5 helpful hints for narrating and animating PowerPoint

  1. Script your presentation into the deck. Use text prompts in the script to prompt when to be more upbeat, pause, slow down, or breathe. Prompts should dramatically reduce the number of umms, ahhs and errs. Pause and relax for a second at the end of each slide.
  2. You may not recognise or even hate your speaking voice when you hear it recorded. This is quite common. Replay the whole deck and listen to your voice around 20 times. Each time identify and eliminate tiny mistakes iteratively. Your speaking voice will stop being a deal breaker.
  3. Break the presentation into shorter decks of up to 10 slides. Record narration in these blocks and then, when happy, reassemble. Breaking down a marathon into single-mile chunks is the way forward.
  4. You may need to allow an hour to produce a minute of narrated presentation. A decent relatively short deck may be a day of effort.
  5. Store and document your deck in your well-organised intranet or document store. You can then have a single version of the truth that you control rather than an easily misinterpreted on-the-day set of comments.
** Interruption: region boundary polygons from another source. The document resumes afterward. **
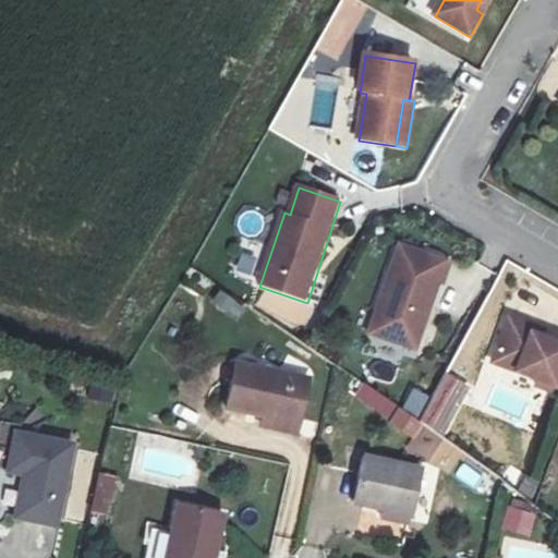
[(451,265),(401,249),(379,314),(387,317),(379,339),(417,352),(440,283),(445,284),(451,265)]
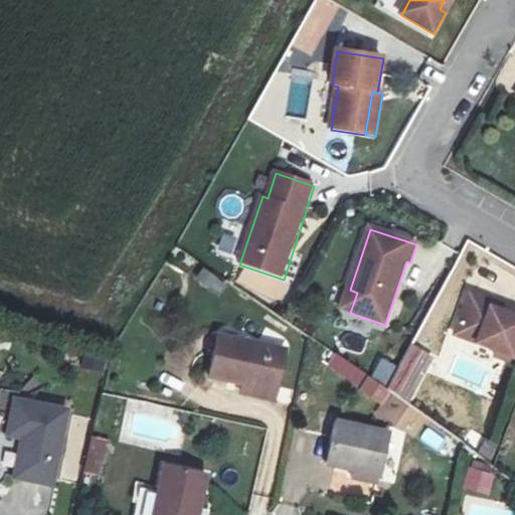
[(200,270),(193,280),(216,294),(222,283),(200,270)]
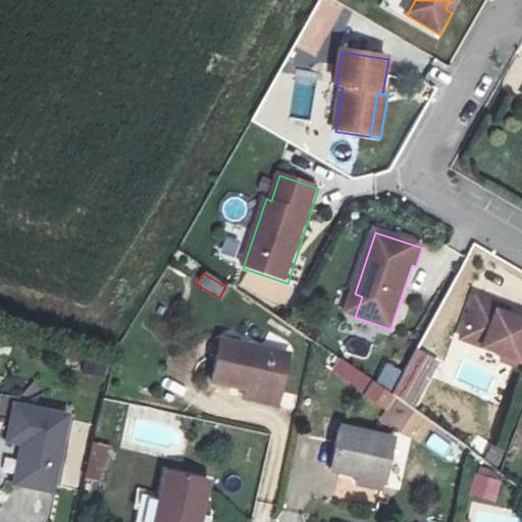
[(362,297),(355,294),(348,314),(355,317),(362,297)]
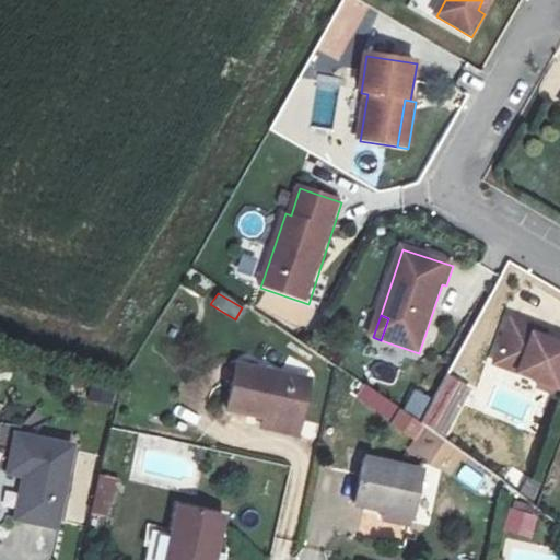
[(539,328),(515,319),(503,353),(527,362),(523,373),(546,381),(544,387),(559,393),(559,341),(537,334),(539,328)]
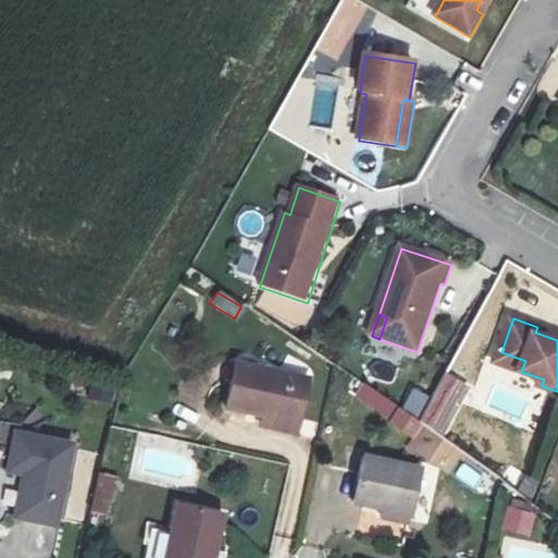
[(525,361),(501,352),(497,362),(521,372),(525,361)]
More helpful hints and tips:

  1. If one slide needs re-narrating it is easier to address that by moving the slide to the end of the deck. You can then delete the narration for that single slide, and do a re-record. Before moving it back into place. Do not restart at the beginning for every error you find.
  2. Animation can be added during the narration or after it. While it may be more obvious to use a manual trigger to cue each animation – remembering to do this whilst speaking can be distracting. It may make the narration slicker if you add animation after the fact. Adding animation after the narration means that you must note the number of seconds into each slide you want an animation to start, and then record that into the animation as delay (using ‘with previous’) offset to start off the narration video.
  3. Use the ‘Rehearse with coach’ in the Slide-Show section to understand if you are saying umm or ahh too often. It will also flag if you are speaking too fast, being too monotone, making the mistake of reading the words on the slide and so on. I do this by narrating the slide first and playing it back to the coach – the difference the coach will make to a novice narrator is amazing.
  4. Unless you are a trained actor the chances are that you will not be upbeat enough – it may feel artificial, but you need to be looking like you are enjoying making the presentation if you want people to enjoy watching it.
  5. A branded background will help, as will recording as much as possible in one day. Changes in hairstyle, clothes, tan lines or beard length mid-presentation will confuse and dilute the message.

Narrating PowerPoint Presentations: Final Thought

There are benefits to replacing PowerPoint presentation meetings with email. There are also benefits to upgrading both these methods to narrating PowerPoint presentations which can be stored for posterity. Please let us know what you find works best here.